In our case a role of the bivalent HPV vaccine in the pathogenesis of the bilateral papilledema observed can not be excluded on the basis of the temporal association, but biological plausibility is lacking. CSF biochemistry and laboratory data did not support the hypothesis of a papillitis caused by an immune-mediated reaction possibly triggered by the vaccine. Moreover, the fundus examination and the visual fields are more suggestive of papilledema than papillitis and normal visual acuity due to papillitis in the presence of grossly swollen discs is unusual. Although the clinical features (headache, papilledema, lateral rectus palsy) suggest raised intracranial pressure, in our patient the opening CSF pressure was not elevated. On the other hand, neuroimaging studies did not show evidence of intracranial mass, vascular abnormalities, obstruction of the ventricular system or optic neuropathies.

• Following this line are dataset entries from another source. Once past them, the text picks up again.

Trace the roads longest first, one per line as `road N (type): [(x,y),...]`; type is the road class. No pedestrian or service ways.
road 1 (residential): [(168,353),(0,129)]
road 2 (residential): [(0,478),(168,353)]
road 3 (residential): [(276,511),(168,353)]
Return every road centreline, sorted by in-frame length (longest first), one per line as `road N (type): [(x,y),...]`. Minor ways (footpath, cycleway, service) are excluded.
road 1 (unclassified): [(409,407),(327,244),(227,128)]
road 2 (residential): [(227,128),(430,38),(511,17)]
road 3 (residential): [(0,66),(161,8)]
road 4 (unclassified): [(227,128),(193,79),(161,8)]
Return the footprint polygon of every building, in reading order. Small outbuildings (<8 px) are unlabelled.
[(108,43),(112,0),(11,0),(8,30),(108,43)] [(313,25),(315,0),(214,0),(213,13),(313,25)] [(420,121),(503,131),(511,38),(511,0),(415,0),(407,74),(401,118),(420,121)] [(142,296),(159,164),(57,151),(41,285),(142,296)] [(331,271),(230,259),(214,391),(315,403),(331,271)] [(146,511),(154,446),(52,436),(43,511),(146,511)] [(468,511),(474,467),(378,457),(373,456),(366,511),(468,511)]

Causality between vaccines and the occurrence of neurological complications is difficult to establish from individual case reports, because in most cases it is not possible to definitely distinguish whether an observed event that follows shortly after a vaccination is causal or coincidental. To date there is no evidence for an increased risk of autoimmune demyelinating diseases following HPV vaccines. In a review of reports to VAERS following quadrivalent HPV vaccine from June 1, 2006 through December 31, 2008, Slade et al. [1] calculated a rate of 0.04 for transverse myelitis and 0.2 for Guillain-Barre syndrome (GBS) per 100,000 doses distributed, finding no evidence for disproportionate reporting of GBS after quadrivalent HPV vaccine as compared with GBS reported after other adolescent vaccines. Nevertheless, given the very low incidence of neurological AEFIs and the limitations of spontaneous reporting systems, including underreporting, unverified reports and inconsistent data quality, large case – control studies such as the ongoing study using the French PGRx®(Pharmacoepidemiological General Research) Program to assess the potential association between quadrivalent HPV vaccine and the occurrence of autoimmune/inflammatory diseases, including GBS and other demyelinatingdiseases [12], are warranted to better clarify possible neurological AEFIs following the administration of HPV vaccines.

Conflict of Interest

The authors declare that they have no conflict of interest.